I rather like my approach to competitive tendering, and i cannot afford the expat approach (I have had a drink, am a bit busy at the moment) or stop for tea or beer breaks ...

The usual brief on working at height took place, they seemed surprised, when i wanted them to use a scala (Ladder) to access the roof. They preferred the use of an open window, and a climb over the balcony pergola, and razor sharpe thorns of the bougainvillia.

Similarity between the ex pat and the local (ish) tradesman:

Worker: I need a ladder, lend me yours
Me: I dont have one ...
Worker: How am i getting up there then ?

One expat said i needed to buy some steps, I said I did not need them - they did for their job. If they wanted to get paid, then they better go and get some - They did and i sourced another tradesman ...

So we used a ladder, naturally it was too short for the roof, but it made it onto a vacant neighbours balcony. Then from there across the street onto the roof. Not ideal, but better than the ladder on top of the ground floor pergola which was their first thought ...

I would say the eldest guy is a tinsmith, he was using tin snips to shape the metal, and soldered the joints by hand with a blow lamp torch. I can see he knows his craft.

════════════════

REQUESTS:
1. In the roof repair account, do these statements agree with it? (a) The workers first preferred going through an open window and over the balcony pergola instead of using a ladder. (b) The ladder was long enough to reach the roof. (c) The eldest worker soldered the joints with a machine.
2. Quote the roof repair account word for word, starting with "The usual brief" and going on through "first thought ...".
3. Continue the roof repair account from its last sentence.

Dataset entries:
════════════════

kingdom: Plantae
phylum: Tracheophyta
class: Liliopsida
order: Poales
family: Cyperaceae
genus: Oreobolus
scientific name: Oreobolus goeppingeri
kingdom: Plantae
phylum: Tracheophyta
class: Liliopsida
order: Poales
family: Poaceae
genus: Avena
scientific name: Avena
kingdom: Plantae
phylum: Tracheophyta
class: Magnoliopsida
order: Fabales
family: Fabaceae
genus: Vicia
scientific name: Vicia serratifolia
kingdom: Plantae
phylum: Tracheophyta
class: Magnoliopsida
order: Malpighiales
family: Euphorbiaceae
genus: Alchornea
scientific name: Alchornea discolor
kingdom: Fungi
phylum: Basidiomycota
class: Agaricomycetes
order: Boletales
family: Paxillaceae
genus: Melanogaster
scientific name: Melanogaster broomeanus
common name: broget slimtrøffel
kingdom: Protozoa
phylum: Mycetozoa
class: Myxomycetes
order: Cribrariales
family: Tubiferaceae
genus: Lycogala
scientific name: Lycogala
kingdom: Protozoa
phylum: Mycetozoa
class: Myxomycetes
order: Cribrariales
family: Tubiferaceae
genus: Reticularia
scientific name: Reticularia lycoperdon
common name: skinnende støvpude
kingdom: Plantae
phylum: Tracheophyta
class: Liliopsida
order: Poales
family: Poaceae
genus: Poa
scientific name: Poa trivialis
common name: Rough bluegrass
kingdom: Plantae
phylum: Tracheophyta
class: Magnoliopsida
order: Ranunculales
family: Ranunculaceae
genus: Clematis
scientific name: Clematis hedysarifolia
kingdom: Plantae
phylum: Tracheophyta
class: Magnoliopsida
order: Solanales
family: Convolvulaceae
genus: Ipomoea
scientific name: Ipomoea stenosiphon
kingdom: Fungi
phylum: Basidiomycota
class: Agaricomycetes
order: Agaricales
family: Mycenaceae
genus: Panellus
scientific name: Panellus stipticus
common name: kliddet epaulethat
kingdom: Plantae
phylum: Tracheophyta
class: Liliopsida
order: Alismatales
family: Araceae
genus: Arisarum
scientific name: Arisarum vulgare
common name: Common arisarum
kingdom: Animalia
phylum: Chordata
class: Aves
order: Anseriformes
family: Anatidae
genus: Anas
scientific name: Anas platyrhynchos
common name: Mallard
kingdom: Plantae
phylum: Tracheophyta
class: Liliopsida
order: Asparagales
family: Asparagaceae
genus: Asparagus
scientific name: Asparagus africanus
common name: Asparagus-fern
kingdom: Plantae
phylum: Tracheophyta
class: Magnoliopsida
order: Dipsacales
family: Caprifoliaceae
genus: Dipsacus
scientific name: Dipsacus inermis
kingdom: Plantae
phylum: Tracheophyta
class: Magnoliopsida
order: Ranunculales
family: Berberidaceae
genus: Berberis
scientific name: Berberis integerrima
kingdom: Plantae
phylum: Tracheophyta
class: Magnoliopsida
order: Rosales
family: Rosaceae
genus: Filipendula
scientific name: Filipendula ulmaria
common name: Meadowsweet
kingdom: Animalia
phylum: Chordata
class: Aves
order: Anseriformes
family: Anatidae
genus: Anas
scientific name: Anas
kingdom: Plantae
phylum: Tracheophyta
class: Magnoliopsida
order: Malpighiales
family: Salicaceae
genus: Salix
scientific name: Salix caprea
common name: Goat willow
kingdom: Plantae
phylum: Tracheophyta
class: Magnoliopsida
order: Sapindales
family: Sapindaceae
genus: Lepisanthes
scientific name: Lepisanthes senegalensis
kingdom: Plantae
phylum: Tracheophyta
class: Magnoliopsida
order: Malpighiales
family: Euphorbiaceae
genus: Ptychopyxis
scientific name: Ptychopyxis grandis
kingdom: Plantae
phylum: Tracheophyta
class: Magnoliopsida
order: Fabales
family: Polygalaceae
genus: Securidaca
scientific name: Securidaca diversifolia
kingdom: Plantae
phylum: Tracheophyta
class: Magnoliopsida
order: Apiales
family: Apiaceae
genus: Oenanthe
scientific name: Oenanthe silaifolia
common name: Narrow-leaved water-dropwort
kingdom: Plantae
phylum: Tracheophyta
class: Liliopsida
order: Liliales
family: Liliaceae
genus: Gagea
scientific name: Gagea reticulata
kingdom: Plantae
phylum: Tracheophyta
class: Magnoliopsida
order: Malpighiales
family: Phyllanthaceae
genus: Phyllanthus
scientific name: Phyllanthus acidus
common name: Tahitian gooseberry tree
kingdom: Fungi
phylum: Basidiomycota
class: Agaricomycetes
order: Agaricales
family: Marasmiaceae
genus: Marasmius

════════════════

RESULTS IN ORDER:
1.
(a) Yes: "They preferred the use of an open window, and a climb over the balcony pergola"
(b) No: "naturally it was too short for the roof"
(c) No: "soldered the joints by hand with a blow lamp torch"

2.
The usual brief on working at height took place, they seemed surprised, when i wanted them to use a scala (Ladder) to access the roof. They preferred the use of an open window, and a climb over the balcony pergola, and razor sharpe thorns of the bougainvillia.

Similarity between the ex pat and the local (ish) tradesman:

Worker: I need a ladder, lend me yours
Me: I dont have one ...
Worker: How am i getting up there then ?

One expat said i needed to buy some steps, I said I did not need them - they did for their job. If they wanted to get paid, then they better go and get some - They did and i sourced another tradesman ...

So we used a ladder, naturally it was too short for the roof, but it made it onto a vacant neighbours balcony. Then from there across the street onto the roof. Not ideal, but better than the ladder on top of the ground floor pergola which was their first thought ...

3.
The youngsters one is a son, both he and father sporting an impressive mop of curly hair. The other clearly a bit of a wide boy, they fetch and carry and manhandle the sections to the upper level. There is a Gypsy type woman around too, this must be the wife and mother ...

My neighbour was interested, and came to see what was going on. When they saw us talking and said they thought she was my wife. She ticked them off, saying we were just good friends and blushed ...

The roar of a blow lamp announced their return from their lunch break, and the downpipes being created from scratch from the sheet metal. Shortly followed by footsteps on terracotta tiles, up on the roof, just as junior went for a nap ...

An afternoon of banging crashing as hammer came into contact with metal ensued. Metal was shaped, crimped, joined and fastened to the wall with hand made metal straps. Not before some fun and games about how the pipes would be finished, and in my mind made aesthetically pleasing to the eye ...

Reinforcements arrived and visions of a 007 movie, where the mob made their influences felt came to the fore. However the work came swiftly to an end with a really good attempt to up the price, and extract some money for beer.

After a couple of minutes they gave up, and we all shook hands and that was it - job done.

I am pleased with the result but will view again with fresh eyes in the morning ...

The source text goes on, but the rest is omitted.